### [JOB]
Copy out the lines of the entries, unchanged, from the very first one through the line that contains "Адреса СПбГЭУ", including both.

[SOURCE INFORMATION]

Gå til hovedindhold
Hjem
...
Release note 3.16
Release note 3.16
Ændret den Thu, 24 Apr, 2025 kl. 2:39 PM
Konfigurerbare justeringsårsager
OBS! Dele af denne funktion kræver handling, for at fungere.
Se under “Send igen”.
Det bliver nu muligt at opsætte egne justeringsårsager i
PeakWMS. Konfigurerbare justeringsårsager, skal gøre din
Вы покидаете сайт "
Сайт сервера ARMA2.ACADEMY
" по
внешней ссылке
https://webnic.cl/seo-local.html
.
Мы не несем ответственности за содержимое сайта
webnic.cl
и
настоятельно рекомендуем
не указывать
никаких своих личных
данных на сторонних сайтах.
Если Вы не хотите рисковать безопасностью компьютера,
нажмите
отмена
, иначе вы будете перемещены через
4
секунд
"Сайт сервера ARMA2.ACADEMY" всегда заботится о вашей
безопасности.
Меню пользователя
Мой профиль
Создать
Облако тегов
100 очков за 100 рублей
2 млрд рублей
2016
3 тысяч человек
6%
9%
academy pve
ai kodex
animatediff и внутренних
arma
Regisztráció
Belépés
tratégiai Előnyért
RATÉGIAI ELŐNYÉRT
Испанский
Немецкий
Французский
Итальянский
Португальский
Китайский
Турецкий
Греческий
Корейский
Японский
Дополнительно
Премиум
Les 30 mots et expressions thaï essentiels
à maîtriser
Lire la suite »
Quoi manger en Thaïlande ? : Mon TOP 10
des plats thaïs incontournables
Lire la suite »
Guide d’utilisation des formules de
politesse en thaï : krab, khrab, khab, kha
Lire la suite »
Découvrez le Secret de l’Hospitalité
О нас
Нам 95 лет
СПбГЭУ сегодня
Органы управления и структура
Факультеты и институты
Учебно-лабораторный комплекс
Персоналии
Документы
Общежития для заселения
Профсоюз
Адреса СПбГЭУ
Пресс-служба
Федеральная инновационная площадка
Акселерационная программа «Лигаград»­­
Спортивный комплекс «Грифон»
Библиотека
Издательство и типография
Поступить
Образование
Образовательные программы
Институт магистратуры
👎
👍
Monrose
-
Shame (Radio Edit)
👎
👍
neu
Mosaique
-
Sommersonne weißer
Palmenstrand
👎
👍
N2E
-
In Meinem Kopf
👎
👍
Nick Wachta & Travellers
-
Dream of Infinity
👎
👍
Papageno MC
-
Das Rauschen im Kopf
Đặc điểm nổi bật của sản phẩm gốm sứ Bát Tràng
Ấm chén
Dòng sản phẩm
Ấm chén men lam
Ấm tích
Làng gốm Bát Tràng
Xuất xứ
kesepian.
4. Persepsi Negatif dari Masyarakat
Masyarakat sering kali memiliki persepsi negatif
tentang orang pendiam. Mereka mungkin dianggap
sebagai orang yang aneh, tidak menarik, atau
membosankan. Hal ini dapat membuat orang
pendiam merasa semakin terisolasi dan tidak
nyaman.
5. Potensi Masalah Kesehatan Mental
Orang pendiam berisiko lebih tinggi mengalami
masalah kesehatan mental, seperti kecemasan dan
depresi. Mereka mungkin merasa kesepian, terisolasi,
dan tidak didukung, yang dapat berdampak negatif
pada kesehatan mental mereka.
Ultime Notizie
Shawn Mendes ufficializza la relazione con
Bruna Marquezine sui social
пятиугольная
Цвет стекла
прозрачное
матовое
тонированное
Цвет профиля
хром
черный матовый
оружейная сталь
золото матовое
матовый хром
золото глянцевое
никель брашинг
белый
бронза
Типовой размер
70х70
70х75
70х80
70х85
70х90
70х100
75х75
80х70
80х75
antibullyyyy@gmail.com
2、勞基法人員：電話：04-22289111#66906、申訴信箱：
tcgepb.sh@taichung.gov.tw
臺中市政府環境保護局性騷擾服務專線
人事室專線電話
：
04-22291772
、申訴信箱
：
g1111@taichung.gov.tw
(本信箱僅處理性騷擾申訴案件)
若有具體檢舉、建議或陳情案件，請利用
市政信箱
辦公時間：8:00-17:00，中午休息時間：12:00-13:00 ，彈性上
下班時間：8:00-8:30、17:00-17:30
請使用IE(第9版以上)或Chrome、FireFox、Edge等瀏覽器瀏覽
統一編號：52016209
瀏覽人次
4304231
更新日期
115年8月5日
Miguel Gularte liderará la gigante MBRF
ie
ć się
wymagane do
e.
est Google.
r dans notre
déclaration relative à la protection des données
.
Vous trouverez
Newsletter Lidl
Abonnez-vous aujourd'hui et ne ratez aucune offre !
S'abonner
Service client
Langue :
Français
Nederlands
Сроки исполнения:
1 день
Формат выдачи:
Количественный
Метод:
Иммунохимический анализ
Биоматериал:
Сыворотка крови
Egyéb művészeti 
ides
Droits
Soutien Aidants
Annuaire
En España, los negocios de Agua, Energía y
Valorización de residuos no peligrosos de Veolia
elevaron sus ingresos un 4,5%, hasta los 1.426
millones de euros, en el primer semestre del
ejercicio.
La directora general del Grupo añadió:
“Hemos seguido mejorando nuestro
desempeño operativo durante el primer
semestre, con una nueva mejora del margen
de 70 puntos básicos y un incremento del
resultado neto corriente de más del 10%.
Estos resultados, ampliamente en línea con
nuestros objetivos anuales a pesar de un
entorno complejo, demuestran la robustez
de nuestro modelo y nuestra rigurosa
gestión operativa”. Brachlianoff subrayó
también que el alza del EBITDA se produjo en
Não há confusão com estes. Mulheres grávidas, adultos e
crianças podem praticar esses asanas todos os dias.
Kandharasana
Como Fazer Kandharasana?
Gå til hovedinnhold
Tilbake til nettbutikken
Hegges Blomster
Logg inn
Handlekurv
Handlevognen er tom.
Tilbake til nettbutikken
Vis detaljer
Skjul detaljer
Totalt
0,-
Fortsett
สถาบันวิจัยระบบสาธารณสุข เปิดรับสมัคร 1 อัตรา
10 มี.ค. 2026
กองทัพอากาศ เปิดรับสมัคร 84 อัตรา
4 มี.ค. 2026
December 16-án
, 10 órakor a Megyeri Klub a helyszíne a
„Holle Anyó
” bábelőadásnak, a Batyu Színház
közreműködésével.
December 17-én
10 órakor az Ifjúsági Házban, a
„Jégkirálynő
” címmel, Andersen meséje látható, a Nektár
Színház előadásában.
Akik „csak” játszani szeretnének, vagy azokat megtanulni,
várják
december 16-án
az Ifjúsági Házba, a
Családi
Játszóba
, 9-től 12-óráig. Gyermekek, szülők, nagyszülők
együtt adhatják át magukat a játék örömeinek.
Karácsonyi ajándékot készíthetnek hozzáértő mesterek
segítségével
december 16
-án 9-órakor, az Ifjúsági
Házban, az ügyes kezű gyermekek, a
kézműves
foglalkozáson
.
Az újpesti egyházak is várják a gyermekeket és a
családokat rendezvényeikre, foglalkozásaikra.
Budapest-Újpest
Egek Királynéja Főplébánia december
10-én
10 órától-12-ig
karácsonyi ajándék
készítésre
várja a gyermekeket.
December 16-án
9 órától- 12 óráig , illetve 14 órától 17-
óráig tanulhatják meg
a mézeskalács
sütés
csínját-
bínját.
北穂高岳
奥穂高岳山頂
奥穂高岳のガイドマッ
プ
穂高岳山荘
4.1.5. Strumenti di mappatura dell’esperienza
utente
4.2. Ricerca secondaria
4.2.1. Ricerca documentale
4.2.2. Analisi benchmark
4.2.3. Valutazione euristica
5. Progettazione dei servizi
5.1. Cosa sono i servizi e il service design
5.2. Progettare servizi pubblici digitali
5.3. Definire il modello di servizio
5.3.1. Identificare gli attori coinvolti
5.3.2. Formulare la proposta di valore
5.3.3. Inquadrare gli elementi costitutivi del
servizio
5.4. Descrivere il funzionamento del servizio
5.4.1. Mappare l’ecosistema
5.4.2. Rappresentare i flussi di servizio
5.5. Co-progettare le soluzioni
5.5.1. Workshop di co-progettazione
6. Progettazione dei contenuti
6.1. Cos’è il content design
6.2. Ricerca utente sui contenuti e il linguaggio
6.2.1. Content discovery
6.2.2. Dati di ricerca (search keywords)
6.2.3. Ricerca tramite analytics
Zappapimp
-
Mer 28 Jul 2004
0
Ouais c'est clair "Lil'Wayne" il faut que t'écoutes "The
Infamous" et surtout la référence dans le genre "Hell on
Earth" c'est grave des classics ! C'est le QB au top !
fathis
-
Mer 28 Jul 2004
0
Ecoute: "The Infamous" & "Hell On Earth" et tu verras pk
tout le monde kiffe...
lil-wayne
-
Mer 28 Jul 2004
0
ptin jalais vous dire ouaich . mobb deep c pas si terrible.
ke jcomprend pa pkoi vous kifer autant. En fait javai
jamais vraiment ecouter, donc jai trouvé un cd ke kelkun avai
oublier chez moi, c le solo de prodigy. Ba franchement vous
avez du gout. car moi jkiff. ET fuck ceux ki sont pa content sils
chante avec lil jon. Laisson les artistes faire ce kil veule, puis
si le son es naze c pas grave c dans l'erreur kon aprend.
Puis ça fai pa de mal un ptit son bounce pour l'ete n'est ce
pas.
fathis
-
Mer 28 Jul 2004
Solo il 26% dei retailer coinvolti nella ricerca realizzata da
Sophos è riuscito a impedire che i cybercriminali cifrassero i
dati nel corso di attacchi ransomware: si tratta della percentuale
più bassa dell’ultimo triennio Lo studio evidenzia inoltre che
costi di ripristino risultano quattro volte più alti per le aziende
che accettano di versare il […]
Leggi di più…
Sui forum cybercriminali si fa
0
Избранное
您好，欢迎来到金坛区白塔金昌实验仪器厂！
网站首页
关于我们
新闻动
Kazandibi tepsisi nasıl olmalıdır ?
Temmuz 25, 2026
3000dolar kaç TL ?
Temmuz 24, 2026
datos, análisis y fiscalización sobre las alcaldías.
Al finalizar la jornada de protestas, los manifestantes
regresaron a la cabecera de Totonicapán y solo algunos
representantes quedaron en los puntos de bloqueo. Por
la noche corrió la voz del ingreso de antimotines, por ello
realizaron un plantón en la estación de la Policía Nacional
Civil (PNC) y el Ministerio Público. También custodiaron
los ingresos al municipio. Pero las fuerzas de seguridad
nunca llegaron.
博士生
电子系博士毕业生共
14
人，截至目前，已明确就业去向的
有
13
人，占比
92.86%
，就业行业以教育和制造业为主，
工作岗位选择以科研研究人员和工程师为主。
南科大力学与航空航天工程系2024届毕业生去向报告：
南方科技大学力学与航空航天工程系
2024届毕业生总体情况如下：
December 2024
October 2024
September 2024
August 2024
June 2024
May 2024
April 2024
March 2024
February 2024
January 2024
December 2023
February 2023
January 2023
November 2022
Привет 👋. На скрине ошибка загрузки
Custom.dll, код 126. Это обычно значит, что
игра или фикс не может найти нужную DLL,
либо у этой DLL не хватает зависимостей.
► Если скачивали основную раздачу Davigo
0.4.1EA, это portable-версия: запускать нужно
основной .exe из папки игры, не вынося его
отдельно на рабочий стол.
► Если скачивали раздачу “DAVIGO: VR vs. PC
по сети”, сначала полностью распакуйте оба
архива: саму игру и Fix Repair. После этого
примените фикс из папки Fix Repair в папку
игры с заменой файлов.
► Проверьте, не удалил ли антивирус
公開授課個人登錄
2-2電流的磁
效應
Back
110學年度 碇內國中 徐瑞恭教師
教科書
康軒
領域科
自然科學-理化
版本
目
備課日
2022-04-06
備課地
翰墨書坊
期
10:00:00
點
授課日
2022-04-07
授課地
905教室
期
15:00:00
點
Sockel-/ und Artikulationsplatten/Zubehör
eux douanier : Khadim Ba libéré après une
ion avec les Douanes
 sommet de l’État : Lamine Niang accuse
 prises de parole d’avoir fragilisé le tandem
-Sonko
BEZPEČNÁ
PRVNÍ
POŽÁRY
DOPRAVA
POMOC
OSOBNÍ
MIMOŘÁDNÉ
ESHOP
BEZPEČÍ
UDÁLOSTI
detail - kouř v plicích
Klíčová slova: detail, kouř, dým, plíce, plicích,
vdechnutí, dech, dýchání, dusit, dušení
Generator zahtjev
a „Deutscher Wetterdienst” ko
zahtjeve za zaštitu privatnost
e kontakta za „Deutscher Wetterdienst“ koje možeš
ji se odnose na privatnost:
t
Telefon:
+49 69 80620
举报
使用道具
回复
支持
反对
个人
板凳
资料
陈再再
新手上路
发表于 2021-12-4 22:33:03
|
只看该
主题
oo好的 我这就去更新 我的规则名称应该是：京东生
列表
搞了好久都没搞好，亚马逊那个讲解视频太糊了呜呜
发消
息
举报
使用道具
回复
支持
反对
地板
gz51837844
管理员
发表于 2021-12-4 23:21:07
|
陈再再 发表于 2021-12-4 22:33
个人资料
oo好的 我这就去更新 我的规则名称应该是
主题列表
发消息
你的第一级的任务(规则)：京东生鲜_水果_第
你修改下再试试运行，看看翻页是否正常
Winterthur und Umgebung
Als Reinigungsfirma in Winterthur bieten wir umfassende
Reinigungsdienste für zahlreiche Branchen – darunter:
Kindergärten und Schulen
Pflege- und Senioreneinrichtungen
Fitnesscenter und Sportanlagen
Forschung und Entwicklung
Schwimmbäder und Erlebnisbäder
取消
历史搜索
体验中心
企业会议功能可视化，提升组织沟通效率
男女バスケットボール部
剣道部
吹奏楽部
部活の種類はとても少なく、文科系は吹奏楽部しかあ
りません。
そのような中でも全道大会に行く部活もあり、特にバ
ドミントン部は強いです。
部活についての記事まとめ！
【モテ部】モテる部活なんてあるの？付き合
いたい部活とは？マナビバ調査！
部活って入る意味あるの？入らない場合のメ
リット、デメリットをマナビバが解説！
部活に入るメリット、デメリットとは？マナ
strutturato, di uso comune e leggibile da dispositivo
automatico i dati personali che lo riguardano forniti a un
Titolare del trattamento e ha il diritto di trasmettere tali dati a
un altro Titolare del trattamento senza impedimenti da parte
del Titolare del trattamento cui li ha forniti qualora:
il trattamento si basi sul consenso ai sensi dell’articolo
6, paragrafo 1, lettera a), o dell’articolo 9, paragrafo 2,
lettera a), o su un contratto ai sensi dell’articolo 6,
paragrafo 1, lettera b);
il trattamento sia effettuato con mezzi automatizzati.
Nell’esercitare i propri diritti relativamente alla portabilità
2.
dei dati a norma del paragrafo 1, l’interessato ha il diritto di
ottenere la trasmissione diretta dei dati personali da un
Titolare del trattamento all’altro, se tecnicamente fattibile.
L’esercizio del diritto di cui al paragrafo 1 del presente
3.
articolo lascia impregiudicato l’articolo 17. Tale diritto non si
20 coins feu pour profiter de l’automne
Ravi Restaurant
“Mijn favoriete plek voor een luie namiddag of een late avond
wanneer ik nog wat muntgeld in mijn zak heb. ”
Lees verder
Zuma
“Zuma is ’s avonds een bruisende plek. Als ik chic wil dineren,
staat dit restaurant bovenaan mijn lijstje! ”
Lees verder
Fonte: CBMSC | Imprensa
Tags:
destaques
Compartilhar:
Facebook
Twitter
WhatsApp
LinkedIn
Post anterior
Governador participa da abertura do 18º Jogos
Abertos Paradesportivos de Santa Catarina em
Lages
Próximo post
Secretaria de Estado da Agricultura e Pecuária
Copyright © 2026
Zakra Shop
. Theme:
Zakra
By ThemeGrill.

[/SOURCE INFORMATION]

### [RESPONSE AREA]
Gå til hovedindhold
Hjem
...
Release note 3.16
Release note 3.16
Ændret den Thu, 24 Apr, 2025 kl. 2:39 PM
Konfigurerbare justeringsårsager
OBS! Dele af denne funktion kræver handling, for at fungere.
Se under “Send igen”.
Det bliver nu muligt at opsætte egne justeringsårsager i
PeakWMS. Konfigurerbare justeringsårsager, skal gøre din
Вы покидаете сайт "
Сайт сервера ARMA2.ACADEMY
" по
внешней ссылке
https://webnic.cl/seo-local.html
.
Мы не несем ответственности за содержимое сайта
webnic.cl
и
настоятельно рекомендуем
не указывать
никаких своих личных
данных на сторонних сайтах.
Если Вы не хотите рисковать безопасностью компьютера,
нажмите
отмена
, иначе вы будете перемещены через
4
секунд
"Сайт сервера ARMA2.ACADEMY" всегда заботится о вашей
безопасности.
Меню пользователя
Мой профиль
Создать
Облако тегов
100 очков за 100 рублей
2 млрд рублей
2016
3 тысяч человек
6%
9%
academy pve
ai kodex
animatediff и внутренних
arma
Regisztráció
Belépés
tratégiai Előnyért
RATÉGIAI ELŐNYÉRT
Испанский
Немецкий
Французский
Итальянский
Португальский
Китайский
Турецкий
Греческий
Корейский
Японский
Дополнительно
Премиум
Les 30 mots et expressions thaï essentiels
à maîtriser
Lire la suite »
Quoi manger en Thaïlande ? : Mon TOP 10
des plats thaïs incontournables
Lire la suite »
Guide d’utilisation des formules de
politesse en thaï : krab, khrab, khab, kha
Lire la suite »
Découvrez le Secret de l’Hospitalité
О нас
Нам 95 лет
СПбГЭУ сегодня
Органы управления и структура
Факультеты и институты
Учебно-лабораторный комплекс
Персоналии
Документы
Общежития для заселения
Профсоюз
Адреса СПбГЭУ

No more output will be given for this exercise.